EXTRACT =>
Benzyl acetate
- Names: Preferred IUPAC name Benzyl acetate

Identifiers
- CAS Number: 140-11-4;
- 3D model (JSmol): Interactive image; Interactive image;
- ChEBI: CHEBI:52051;
- ChemSpider: 13850405;
- ECHA InfoCard: 100.004.909
- KEGG: C15513;
- PubChem CID: 8785;
- UNII: 0ECG3V79ZJ;
- CompTox Dashboard (EPA): DTXSID0020151 ;

Properties
- Chemical formula: C_{9}H_{10}O_{2}
- Molar mass: 150.177 g·mol^{−1}
- Appearance: Colourless liquid
- Odor: floral
- Density: 1.054 g/ml
- Melting point: −51.5 °C (−60.7 °F; 221.7 K)
- Boiling point: 212 °C (414 °F; 485 K)
- Solubility in water: 0.31 g/100 mL
- Solubility: Soluble in benzene, chloroform Miscible with ethanol, ether, acetone
- Magnetic susceptibility (χ): −93.18·10^{−6} cm^{3}/mol
- Refractive index (n_{D}): 1.523
- Hazards: GHS labelling:
- Hazard statements: H412
- Precautionary statements: P273, P501
- NFPA 704 (fire diamond): 1 1 0
- Flash point: 102 °C (216 °F; 375 K)
- Autoignition temperature: 461 °C (862 °F; 734 K)

= Benzyl acetate =

Benzyl acetate is an organic ester with the molecular formula CH3C(O)OCH2C6H5. It is formed by the condensation of benzyl alcohol and acetic acid.

DATA PROVIDED =>
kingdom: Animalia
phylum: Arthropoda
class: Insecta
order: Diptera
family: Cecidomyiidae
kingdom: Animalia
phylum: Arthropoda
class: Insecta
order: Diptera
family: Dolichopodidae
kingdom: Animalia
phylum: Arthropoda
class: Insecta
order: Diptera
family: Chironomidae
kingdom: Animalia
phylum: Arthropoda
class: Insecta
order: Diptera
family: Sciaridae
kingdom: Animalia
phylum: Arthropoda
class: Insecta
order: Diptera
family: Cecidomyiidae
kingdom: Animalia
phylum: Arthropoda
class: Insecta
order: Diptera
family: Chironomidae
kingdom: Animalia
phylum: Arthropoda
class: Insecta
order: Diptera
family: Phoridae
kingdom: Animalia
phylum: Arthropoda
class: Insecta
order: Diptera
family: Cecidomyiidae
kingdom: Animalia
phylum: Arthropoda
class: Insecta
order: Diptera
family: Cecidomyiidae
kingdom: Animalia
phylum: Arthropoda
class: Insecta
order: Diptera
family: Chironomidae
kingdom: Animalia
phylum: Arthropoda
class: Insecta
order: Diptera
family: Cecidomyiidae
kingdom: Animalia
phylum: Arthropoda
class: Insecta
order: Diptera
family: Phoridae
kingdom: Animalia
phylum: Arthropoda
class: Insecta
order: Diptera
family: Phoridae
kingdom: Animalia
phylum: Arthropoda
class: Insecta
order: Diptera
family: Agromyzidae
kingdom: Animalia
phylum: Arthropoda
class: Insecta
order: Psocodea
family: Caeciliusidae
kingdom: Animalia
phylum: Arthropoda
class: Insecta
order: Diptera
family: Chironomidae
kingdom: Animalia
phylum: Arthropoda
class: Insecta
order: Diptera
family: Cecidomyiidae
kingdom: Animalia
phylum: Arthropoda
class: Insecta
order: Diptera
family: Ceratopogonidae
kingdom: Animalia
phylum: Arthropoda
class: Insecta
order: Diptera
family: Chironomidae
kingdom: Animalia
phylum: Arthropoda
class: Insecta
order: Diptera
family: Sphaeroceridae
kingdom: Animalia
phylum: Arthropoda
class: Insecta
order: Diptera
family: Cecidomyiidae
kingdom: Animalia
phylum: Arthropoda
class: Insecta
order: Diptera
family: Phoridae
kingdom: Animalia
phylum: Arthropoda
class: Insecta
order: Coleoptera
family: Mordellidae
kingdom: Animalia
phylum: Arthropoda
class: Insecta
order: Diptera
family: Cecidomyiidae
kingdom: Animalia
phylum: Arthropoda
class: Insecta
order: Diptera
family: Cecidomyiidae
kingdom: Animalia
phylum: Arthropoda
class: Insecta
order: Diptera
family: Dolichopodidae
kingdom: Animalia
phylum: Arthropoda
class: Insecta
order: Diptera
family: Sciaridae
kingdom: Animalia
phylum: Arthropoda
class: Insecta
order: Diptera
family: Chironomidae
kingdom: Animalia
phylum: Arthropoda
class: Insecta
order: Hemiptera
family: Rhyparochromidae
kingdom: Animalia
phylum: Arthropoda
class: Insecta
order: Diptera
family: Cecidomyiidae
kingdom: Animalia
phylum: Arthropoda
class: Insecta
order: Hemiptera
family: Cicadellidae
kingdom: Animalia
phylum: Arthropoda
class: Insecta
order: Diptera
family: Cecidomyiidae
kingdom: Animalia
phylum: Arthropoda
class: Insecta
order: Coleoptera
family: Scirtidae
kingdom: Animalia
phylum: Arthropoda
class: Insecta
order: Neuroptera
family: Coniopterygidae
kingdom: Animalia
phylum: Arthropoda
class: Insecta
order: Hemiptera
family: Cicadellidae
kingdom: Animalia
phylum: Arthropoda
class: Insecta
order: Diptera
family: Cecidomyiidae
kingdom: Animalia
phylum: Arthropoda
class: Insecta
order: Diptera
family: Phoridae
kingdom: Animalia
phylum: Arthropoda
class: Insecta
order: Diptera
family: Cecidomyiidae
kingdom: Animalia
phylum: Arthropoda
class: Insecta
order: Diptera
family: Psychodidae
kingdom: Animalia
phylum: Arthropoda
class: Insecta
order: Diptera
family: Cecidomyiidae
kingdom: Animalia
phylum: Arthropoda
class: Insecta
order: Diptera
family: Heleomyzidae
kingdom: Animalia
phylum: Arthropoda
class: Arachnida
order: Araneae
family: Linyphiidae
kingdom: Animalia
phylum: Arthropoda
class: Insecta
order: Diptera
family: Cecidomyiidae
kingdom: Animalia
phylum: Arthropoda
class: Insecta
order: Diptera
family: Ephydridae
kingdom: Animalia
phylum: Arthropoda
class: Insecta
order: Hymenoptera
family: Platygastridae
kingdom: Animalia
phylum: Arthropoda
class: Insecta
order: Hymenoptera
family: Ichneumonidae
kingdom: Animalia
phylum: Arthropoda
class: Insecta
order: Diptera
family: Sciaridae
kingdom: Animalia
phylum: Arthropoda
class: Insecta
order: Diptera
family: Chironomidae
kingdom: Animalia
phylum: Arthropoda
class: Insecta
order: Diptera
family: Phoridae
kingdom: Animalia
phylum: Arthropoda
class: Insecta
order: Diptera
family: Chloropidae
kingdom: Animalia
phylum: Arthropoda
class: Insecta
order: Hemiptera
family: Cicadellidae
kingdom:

WORK INSTRUCTIONS =>
A - According to the benzyl acetate page, which two compounds condense to form benzyl acetate?
B - Print the portion of the benzyl acetate page starting with "- Boiling point: 212" and going on through "(862 °F; 734 K)".
C - Write what comes next in the benzyl acetate page, picking up after its final sentence.

SOLVED PROBLEMS =>
A - Benzyl alcohol and acetic acid.

B -
- Boiling point: 212 °C (414 °F; 485 K)
- Solubility in water: 0.31 g/100 mL
- Solubility: Soluble in benzene, chloroform Miscible with ethanol, ether, acetone
- Magnetic susceptibility (χ): −93.18·10^{−6} cm^{3}/mol
- Refractive index (n_{D}): 1.523
- Hazards: GHS labelling:
- Hazard statements: H412
- Precautionary statements: P273, P501
- NFPA 704 (fire diamond): 1 1 0
- Flash point: 102 °C (216 °F; 375 K)
- Autoignition temperature: 461 °C (862 °F; 734 K)

C -
Similar to most other esters, it possesses a sweet and pleasant aroma, owing to which, it finds applications in personal hygiene and health care products. It is a constituent of jasmin and of the essential oils of ylang-ylang and neroli. It has pleasant sweet aroma reminiscent of jasmine (sweet, floral, fruity, jasmin, fresh). Further as a flavoring agent it is also used to impart jasmine or apple flavors to various cosmetics and personal care products like lotions, hair creams etc..

It is one of many compounds that is attractive to males of various species of orchid bees. It is collected and used by the bees as an intra-specific pheromone; In apiculture benzyl acetate is used as a bait to collect bees. Natural sources of benzyl acetate include varieties of flowers like jasmine (Jasminum), and fruits like pear, apple, etc.